Data Analytics and Visualization Vignettes

Data analytics and visualization play an integral role in the scientific process - allowing a way to see the unseen by creating images of experimental data or theoretical simulation results. The projects listed on this page represent recent or current collaborative efforts between the CRD Data Analytics and Visualization Group and others performing scientific research in both simulation/computational and experimental sciences.

Jump to year 2017, 2015, 2014, 2013, 2012. For previous research highlights, please visit the group’s archival visualization vignettes page.


Nested Tracking Graphs Show Relationship of Features in Simulations Over Time

New technique makes it easier to see how features in simulations are related and how they evolve. (More information)

Web-based Visual Exploration Improves Radiological Source Detection

We developed a web-based system that integrates data management and visual analysis to facilitate access to large amounts of observational data, supporting algorithm development for finding radiological material. (More information)

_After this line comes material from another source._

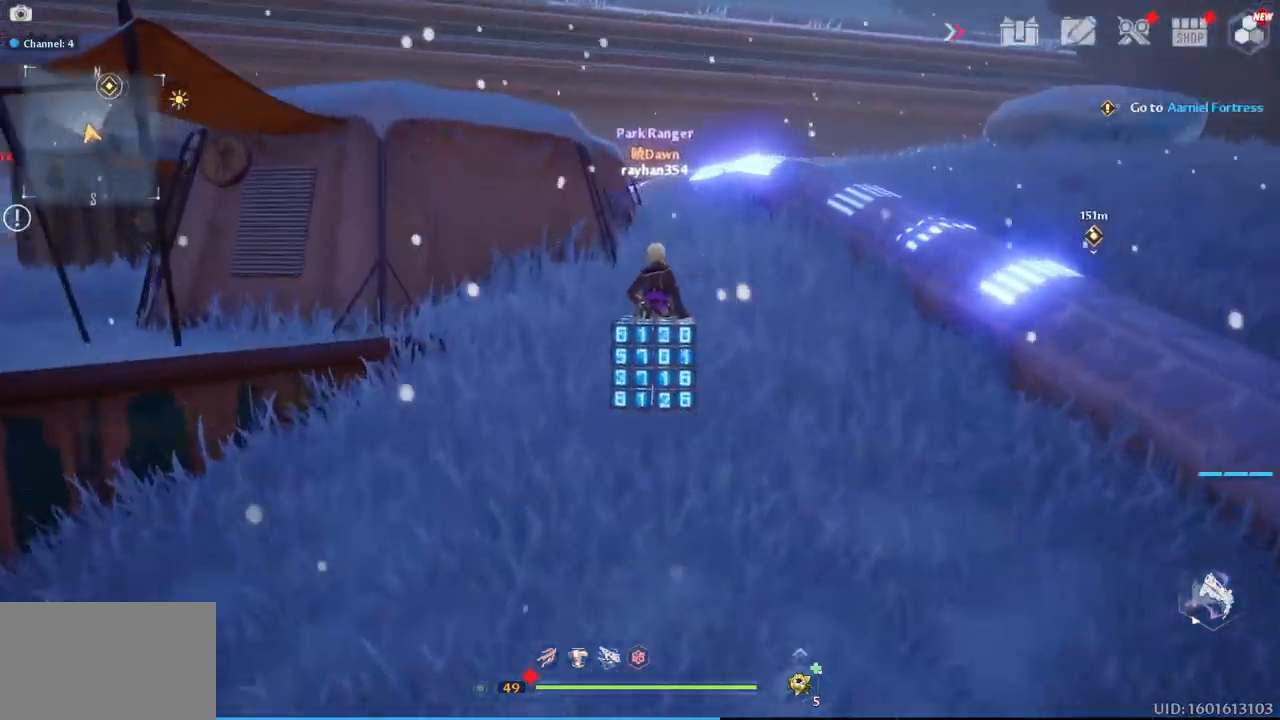
{"keys": ["w"], "mouse": [], "mouse_move": "left", "events": []}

NWB:N – Beta of Neurodata Without Borders 2.0 Format and Software Released

Neurodata Without Borders: Neurophysiology (NWB:N) is a project to develop a unified data format for cellular-based neurophysiology data. The NWB:N team consists of neuroscientists and software developers who recognize that adoption of a unified data format is an important step toward breaking down the barriers to data sharing in neuroscience. Neuroscientists can now explore a beta version of the new Neurodata Without Borders: Neurophysiology (NWB:N 2.0) software and format.

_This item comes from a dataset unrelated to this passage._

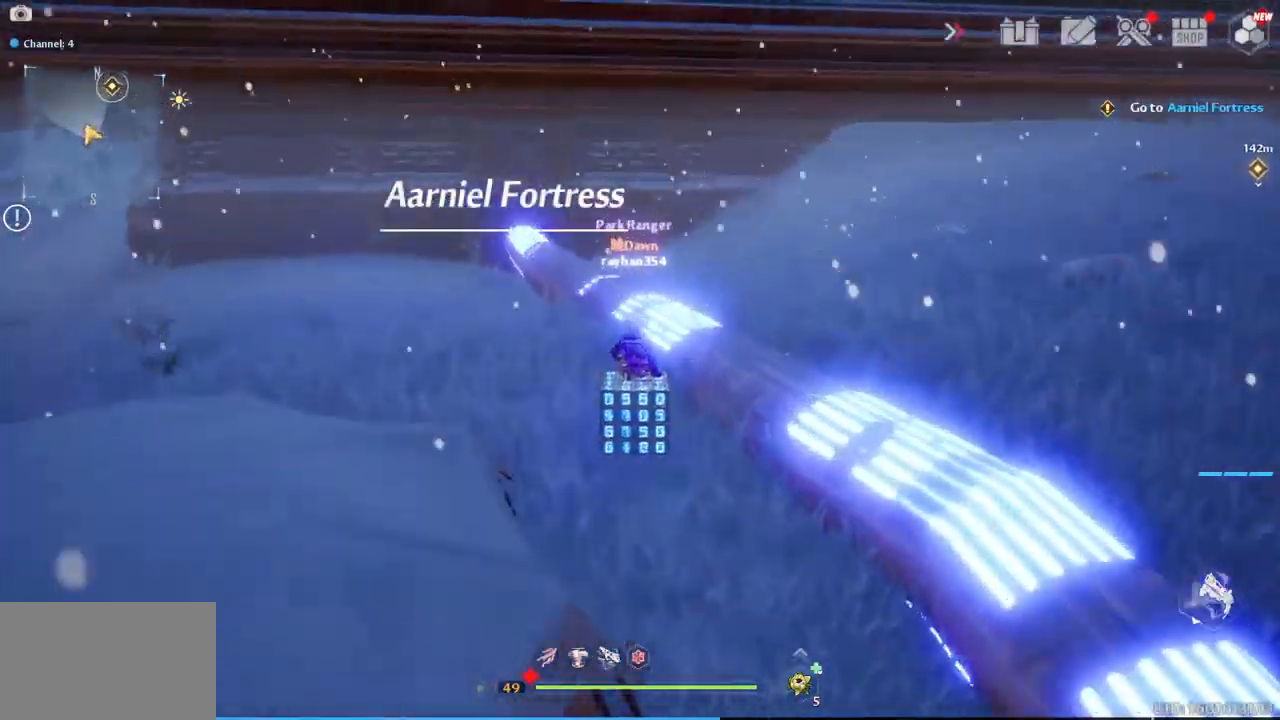
{"keys": ["d", "space", "w"], "mouse": [], "mouse_move": "right", "events": [[50, "v", "down"], [233, "v", "up"], [367, "space", "down"], [467, "d", "down"]]}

The 2.0 software version was developed by Lawrence Berkeley National Laboratory’s Oliver Ruebel and Andrew Tritt, in close collaboration with Kristofer Bouchard (Berkeley Lab), Loren Frank (UCSF), Eddie Chang (UCSF), and the broader Neurodata Without Borders (NWB) community. The beta update was released in November 2017 in conjunction with the 2017 Society for Neuroscience meeting in Washington D.C. last month.

For more information download the PDF of the poster by clicking on the image on the left and see the following LBNL news article. The NWB:N format schema and PyNWB Python API have been released to the public online on GitHub.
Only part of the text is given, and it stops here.